■ **WHAT THE EXERCISE ASKS**:
Once the line containing "32: (320, 403, 0.14)" is found in the records below, return it and each following line exactly, up to and including the line containing "47: (341, 223, 0.17)", and nothing else.

■ **RECORDS FOR THE TASK**:
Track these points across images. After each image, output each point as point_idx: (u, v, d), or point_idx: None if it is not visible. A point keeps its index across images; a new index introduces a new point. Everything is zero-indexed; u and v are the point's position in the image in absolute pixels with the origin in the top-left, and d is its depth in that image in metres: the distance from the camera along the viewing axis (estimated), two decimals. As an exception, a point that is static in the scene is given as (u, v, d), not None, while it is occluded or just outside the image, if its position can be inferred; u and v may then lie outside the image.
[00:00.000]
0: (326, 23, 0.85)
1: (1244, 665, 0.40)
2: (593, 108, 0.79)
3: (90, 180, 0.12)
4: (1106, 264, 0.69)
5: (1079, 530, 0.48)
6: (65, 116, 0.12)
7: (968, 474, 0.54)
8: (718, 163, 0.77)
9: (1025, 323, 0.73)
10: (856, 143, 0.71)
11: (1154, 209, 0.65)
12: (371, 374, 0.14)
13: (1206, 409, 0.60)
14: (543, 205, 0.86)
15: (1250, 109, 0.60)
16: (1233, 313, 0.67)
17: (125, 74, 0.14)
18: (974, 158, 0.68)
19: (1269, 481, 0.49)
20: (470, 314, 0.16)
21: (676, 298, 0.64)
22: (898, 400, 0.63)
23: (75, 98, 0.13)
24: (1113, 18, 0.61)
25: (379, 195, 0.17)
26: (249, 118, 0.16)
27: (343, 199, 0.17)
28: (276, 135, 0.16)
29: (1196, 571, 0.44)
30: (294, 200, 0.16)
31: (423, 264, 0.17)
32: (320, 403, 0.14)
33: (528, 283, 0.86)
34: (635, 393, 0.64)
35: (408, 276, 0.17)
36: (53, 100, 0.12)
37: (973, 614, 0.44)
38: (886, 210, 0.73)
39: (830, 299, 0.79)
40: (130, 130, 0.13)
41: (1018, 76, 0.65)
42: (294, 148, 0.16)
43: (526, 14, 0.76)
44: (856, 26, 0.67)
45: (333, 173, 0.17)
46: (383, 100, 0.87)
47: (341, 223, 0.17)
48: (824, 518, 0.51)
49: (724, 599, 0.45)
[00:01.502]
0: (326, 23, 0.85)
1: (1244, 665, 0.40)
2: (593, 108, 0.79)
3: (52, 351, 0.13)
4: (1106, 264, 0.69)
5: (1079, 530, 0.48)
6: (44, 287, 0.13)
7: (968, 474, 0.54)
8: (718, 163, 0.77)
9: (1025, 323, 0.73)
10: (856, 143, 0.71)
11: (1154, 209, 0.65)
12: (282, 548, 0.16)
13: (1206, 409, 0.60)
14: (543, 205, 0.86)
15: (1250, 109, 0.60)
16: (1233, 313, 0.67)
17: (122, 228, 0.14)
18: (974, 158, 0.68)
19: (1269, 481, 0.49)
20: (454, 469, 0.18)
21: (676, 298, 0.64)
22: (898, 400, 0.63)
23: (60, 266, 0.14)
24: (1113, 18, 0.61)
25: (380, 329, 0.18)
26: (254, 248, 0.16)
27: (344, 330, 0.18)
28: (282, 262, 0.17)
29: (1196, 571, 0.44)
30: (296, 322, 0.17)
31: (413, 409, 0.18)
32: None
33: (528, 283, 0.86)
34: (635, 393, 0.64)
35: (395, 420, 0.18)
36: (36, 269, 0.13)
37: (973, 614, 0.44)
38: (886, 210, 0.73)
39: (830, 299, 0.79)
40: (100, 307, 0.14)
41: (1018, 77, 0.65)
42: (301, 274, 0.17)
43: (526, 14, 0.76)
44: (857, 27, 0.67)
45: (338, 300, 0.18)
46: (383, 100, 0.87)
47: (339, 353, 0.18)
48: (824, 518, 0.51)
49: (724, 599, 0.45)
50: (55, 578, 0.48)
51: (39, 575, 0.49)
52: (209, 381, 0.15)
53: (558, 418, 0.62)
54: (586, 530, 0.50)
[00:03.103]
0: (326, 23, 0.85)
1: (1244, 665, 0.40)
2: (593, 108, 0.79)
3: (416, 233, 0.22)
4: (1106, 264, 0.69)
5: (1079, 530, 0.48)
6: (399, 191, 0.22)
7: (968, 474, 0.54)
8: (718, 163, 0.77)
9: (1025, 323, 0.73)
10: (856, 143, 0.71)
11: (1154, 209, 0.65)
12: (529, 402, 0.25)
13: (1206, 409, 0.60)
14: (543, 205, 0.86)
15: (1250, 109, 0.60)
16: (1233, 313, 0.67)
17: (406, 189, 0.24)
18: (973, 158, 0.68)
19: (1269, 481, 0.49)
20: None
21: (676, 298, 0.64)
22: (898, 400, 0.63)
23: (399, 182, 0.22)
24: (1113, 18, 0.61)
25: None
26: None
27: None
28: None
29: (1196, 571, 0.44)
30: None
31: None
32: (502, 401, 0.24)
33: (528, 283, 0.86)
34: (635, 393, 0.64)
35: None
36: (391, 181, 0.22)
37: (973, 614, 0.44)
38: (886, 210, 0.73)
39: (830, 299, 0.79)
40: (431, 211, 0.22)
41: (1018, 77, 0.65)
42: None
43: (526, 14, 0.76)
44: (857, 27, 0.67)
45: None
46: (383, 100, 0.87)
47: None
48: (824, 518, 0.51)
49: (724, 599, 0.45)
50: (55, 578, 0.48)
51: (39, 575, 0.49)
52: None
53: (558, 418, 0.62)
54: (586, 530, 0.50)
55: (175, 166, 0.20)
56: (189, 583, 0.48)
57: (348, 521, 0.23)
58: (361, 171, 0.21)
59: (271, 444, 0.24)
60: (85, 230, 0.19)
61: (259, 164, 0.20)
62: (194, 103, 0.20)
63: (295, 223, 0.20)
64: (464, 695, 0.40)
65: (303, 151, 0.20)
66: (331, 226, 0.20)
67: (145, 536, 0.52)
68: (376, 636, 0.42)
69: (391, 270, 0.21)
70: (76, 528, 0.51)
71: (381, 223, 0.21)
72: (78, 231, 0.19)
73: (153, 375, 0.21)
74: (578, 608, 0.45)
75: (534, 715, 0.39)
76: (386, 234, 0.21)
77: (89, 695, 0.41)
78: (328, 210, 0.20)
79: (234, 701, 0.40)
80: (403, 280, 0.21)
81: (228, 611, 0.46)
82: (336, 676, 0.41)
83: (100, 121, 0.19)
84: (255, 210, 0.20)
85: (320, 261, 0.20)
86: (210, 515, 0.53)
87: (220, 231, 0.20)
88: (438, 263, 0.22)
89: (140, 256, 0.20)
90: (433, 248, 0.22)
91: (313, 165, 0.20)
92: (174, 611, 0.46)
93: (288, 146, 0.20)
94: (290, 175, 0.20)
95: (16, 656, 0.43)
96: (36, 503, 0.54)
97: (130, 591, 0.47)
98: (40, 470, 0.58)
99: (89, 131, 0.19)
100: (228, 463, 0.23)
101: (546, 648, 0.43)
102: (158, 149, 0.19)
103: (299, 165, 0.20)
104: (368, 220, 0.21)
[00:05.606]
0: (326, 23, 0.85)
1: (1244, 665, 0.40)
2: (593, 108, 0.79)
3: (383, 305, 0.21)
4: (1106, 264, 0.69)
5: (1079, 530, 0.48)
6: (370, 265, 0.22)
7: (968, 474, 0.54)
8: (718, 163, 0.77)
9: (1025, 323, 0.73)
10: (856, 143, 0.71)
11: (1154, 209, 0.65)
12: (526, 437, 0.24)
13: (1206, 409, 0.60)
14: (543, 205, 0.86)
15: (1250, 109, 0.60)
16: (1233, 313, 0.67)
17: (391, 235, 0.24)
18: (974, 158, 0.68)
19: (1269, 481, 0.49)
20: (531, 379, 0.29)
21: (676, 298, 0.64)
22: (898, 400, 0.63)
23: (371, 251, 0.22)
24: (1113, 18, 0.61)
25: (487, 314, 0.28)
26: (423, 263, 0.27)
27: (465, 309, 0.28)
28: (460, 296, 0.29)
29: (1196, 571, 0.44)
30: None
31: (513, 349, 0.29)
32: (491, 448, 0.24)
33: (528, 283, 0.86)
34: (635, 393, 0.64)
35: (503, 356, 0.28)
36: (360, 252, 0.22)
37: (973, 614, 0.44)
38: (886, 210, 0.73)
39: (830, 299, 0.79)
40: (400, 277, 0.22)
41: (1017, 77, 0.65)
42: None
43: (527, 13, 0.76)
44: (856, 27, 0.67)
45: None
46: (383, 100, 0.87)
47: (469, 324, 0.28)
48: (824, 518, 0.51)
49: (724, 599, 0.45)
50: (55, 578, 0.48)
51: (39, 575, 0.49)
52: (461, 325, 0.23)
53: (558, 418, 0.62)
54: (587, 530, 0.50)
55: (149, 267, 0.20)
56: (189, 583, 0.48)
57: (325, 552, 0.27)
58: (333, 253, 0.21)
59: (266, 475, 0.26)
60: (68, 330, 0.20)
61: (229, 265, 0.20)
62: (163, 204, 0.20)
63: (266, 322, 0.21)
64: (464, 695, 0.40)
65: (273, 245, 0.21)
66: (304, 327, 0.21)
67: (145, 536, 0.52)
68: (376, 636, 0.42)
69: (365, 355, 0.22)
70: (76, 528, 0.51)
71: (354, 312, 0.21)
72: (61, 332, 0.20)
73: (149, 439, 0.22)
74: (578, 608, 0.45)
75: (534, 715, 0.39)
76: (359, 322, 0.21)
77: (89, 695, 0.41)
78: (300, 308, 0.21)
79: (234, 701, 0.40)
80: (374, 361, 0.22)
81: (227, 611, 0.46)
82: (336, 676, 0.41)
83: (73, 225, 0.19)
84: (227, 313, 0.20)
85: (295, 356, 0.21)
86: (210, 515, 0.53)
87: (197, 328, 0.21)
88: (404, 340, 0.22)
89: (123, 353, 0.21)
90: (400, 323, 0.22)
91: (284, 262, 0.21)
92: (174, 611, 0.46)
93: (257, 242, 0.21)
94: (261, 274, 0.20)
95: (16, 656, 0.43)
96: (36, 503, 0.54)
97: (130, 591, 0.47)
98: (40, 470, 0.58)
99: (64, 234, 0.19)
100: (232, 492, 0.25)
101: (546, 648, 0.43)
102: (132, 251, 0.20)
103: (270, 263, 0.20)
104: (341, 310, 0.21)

■ **TASK SOLUTION**:
32: (320, 403, 0.14)
33: (528, 283, 0.86)
34: (635, 393, 0.64)
35: (408, 276, 0.17)
36: (53, 100, 0.12)
37: (973, 614, 0.44)
38: (886, 210, 0.73)
39: (830, 299, 0.79)
40: (130, 130, 0.13)
41: (1018, 76, 0.65)
42: (294, 148, 0.16)
43: (526, 14, 0.76)
44: (856, 26, 0.67)
45: (333, 173, 0.17)
46: (383, 100, 0.87)
47: (341, 223, 0.17)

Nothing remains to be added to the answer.